这样的姿势,似乎又回到了第一次,邺言又近在咫尺,他就是这样不受控制地吻了他。心下一悸动,体温渐渐上升,鼻尖可以闻到熟悉的味道,那是邺言的气味。下腹一阵难受,季泽骋喉头一动,掩饰自己的窘迫,难忍地问:“可不可以接吻?”
邺言往后缩了缩,后脑勺撞到墙壁,苦笑着说:“好像我说不行,也没用吧。”
“阿言,我忍了很久了。”季泽骋嗓音沙哑地说。
慢慢地靠近,不敢太用力,怕吓坏了怀里的邺言,季泽骋抵在墙上的手滑落至邺言的腰间,圈住邺言的腰逼得他向自己贴近,另一只手拖住邺言的后脑勺,舌尖溜出唇滑进对方的口腔时,他还不确定地问:“可以吧?”
唇舌交缠,引得两具密不可分的身体纷纷战栗起来,季泽骋用力地抵死缠绵,仿佛要将分别时的空白全都就此补齐一般。

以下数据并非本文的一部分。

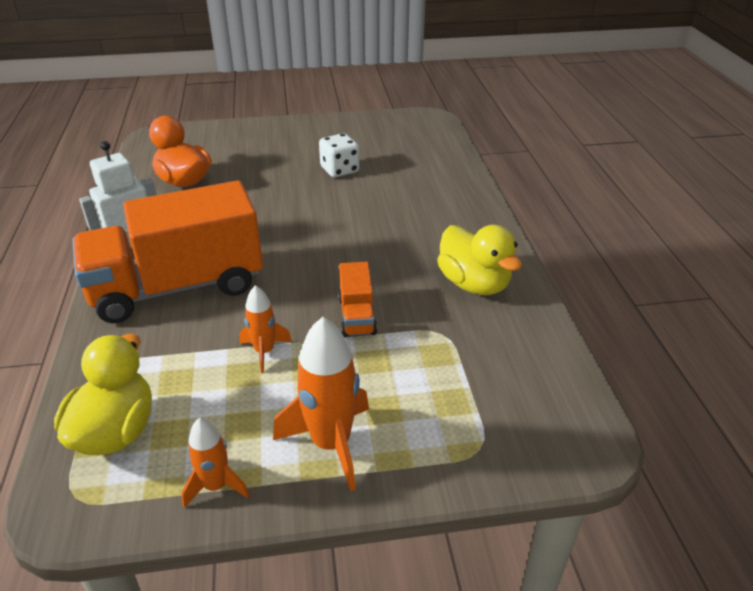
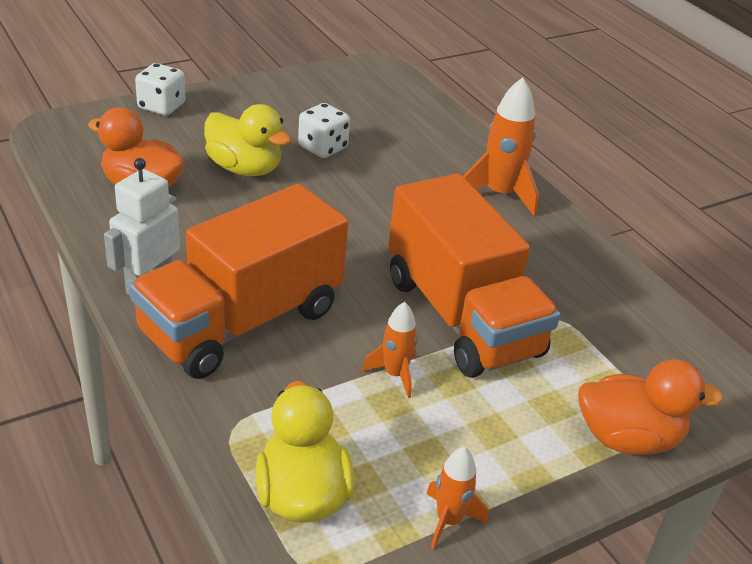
camera: 25 degrees left, 0 degrees up
orange rocket [273,317,369,491] -> orange rocket moved to [463,77,539,216]
orange truck [338,262,377,337] -> orange truck [388,173,560,378], size x2.33
yellow duck [437,225,522,295] -> yellow duck moved to [204,104,291,176]
none -> white dice [135,63,185,115]
none -> orange duck [578,360,723,455]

邺言在这样猛烈的攻势下,稍有抵抗就被季泽骋覆盖并吞噬,直到要窒息了他才被稍稍放开一些,得到一丝喘息的机会。
“嘶,疼…”居然是季泽骋的声音。
邺言不可置信地擦着嘴巴看他,那要把人生吞了一样的接吻里,他居然是喊疼的那个?
平复不过两秒,邺言终究忍不住关切地问:“哪里疼?”
“不是疼,是难受,难受你懂吗?”季泽骋带着邺言的手往下,摸到一块滚烫。
邺言瑟缩了一下,手刚想撤离,却被季泽骋死死地按住。隔着两层布料,他也可以感觉到手下的物体正发生变化,他再清楚不过那是什么。
因为他也是男人……
季泽骋的额角挂着汗珠,嘴角隐忍地抽搐。
“帮帮我,阿言。”他含糊其辞地说。
可声音里竟带着蛊惑一般,邺言退无可退,颤抖地脱下那层布料,明明都是男人,他有的他也有,可为什么,还是如此难为情。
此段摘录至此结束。